So we battened down the hatches and went off to bed, it was very humid and had been around 85-87% for days, even the baguettes went limp in about an hour straight from the oven, very chewy then…shame – but they do need rain here.

We left there next morning and took the road to Lodeve where we stopped for a baguette for lunch where Duncan was stopped by an American asking about our dome on the roof…. That has happened a few times, so we then explain it is our satellite. You rarely seem to see them over here, except on British motorhomes.

We carried on down the A75 to Clermont L’Herault and around to the Lac de Salagou where we stopped a few times on the lakeside, we then drove to the Cirque de Moureze which is a geological labyrinth of rocks and about 3km around to walk, we didn’t but you could see it anyway, it was weird…. We stopped there for lunch and then drove back across country to Gignac and then Aniane where we turned off up the D27 and D4 up through the valley of L’Herault which took us over the Pont du Diablo – which is a weird gorge with bridges and a lake,(there is an aire here but you have to pay to get through a barrier to access it) we didn’t need anything, so didn’t – shame they couldn’t have put it outside the barrier though) strange place, but it then climbed up through the hills/mountains really really twisting back and forth continually for about 5km with no straight bit and when you got to the top, it was straight as a dye for a good few kms before you twisted down the other side to Ganges, and then onto Hippolyte-du-Fort and now on the D999 we have stopped the night at Sauve, which is a medieval village which we hoped to go and view.

[Dataset rows]
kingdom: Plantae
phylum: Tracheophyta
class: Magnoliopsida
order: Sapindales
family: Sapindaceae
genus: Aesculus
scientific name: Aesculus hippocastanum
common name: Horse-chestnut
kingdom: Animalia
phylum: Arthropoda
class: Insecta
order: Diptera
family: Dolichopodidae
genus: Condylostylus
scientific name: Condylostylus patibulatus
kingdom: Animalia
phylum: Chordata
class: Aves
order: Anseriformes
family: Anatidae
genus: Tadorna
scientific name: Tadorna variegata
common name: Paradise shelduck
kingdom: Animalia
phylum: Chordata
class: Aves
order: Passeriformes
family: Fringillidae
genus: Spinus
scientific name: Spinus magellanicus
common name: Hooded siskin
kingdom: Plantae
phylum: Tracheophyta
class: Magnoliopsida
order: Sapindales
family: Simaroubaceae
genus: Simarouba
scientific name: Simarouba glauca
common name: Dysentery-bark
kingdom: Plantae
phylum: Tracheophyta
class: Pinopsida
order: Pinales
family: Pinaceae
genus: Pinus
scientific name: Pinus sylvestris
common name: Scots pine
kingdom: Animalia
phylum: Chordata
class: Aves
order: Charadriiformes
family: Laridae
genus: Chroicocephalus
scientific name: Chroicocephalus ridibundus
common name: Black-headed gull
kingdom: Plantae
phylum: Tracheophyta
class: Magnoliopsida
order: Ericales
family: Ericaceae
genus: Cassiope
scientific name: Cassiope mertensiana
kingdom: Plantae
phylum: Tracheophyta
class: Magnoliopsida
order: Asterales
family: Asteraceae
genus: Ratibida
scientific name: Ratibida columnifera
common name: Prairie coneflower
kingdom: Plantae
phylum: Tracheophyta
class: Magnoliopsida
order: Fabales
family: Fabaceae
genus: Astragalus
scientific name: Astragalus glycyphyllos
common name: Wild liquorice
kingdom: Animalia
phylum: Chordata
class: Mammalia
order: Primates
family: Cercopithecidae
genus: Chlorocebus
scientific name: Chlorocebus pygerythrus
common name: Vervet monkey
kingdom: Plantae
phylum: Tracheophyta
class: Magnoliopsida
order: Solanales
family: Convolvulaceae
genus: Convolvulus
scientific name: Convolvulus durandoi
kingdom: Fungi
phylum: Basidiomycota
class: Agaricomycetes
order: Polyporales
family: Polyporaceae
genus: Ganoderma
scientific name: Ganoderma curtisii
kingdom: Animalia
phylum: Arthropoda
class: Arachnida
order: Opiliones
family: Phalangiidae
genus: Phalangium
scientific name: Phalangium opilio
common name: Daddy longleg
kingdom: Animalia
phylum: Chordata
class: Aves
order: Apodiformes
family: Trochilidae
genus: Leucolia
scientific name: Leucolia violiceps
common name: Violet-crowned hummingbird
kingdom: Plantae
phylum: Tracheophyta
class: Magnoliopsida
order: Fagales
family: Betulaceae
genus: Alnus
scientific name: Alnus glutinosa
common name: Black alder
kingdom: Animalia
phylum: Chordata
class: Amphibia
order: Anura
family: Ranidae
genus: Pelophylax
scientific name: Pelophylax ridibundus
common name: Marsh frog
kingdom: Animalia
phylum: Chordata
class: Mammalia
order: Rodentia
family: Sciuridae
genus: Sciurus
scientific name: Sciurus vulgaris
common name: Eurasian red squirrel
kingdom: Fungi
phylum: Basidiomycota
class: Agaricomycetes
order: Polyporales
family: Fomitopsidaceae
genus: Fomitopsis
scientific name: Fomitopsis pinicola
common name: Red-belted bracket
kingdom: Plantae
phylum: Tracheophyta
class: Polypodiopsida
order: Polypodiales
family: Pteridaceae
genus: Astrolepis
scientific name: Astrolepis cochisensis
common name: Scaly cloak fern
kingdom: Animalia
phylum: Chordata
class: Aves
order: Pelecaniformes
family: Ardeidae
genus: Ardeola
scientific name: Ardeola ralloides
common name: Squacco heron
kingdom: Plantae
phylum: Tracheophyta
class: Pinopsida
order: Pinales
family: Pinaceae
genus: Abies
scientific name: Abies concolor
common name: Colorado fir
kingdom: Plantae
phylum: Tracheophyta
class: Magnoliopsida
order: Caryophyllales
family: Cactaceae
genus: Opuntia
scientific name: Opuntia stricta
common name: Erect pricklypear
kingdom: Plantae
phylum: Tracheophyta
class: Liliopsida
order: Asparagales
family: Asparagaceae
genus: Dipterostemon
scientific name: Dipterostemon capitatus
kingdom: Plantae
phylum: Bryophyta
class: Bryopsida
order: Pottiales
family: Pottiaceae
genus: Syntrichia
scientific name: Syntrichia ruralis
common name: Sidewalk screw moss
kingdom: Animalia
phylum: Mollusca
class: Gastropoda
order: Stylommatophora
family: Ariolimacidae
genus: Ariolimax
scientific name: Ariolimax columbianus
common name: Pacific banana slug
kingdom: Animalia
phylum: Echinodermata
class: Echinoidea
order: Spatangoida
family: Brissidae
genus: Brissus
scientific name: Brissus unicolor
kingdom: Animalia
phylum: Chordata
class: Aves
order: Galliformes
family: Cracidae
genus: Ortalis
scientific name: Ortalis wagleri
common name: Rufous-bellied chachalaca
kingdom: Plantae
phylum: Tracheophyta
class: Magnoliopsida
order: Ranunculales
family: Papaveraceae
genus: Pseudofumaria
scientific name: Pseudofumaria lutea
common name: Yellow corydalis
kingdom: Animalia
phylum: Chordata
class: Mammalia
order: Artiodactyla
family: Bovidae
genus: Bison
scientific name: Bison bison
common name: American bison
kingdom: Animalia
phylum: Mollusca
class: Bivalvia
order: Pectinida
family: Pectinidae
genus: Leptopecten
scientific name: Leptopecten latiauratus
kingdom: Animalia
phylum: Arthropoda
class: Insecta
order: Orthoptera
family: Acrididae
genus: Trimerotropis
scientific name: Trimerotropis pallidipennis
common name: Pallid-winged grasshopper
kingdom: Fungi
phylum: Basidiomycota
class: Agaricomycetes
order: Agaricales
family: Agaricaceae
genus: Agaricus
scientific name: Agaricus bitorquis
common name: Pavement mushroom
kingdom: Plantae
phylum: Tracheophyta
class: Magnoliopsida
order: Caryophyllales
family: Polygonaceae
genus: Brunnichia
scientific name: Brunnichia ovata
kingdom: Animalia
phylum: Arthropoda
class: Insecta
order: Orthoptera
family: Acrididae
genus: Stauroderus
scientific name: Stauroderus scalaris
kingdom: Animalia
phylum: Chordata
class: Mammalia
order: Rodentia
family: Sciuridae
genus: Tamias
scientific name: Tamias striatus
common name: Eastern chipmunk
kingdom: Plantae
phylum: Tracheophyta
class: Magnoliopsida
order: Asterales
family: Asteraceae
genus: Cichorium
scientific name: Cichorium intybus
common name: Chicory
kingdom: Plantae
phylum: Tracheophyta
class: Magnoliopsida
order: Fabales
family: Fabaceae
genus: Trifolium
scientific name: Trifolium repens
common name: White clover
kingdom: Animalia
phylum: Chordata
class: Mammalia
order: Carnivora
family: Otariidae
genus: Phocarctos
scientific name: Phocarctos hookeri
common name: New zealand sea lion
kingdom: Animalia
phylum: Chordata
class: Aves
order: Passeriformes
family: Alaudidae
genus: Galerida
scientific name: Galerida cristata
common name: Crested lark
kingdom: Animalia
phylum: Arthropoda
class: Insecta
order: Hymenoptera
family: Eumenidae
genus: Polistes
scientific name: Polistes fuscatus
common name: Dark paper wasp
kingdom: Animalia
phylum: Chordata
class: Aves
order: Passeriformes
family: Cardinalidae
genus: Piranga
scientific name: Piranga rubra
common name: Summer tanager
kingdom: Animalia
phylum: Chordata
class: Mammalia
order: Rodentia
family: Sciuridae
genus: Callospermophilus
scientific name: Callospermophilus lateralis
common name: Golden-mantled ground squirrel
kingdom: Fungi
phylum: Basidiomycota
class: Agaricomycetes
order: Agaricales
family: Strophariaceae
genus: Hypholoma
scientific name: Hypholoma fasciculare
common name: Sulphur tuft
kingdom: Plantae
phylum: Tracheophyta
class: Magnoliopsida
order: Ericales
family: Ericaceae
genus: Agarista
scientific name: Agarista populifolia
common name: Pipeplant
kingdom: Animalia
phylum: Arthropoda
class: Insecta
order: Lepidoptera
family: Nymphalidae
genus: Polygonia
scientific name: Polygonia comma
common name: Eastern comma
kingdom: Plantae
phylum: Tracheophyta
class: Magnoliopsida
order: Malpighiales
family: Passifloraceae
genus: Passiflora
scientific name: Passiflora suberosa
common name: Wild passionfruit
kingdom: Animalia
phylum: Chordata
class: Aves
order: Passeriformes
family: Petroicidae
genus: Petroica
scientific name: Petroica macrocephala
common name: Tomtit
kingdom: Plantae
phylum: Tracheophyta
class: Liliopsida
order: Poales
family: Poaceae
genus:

Exercise task 1 »
How does the travel account describe the Cirque de Moureze?
Exercise task 2 »
Using the travel account, explain why the travelers did not use the aire at the Pont du Diablo.

Correct answer 1 »
It is a geological labyrinth of rocks, about 3 km around to walk.

Correct answer 2 »
Reaching the aire meant paying to get through a barrier, and the travelers didn't need anything there. So they skipped it.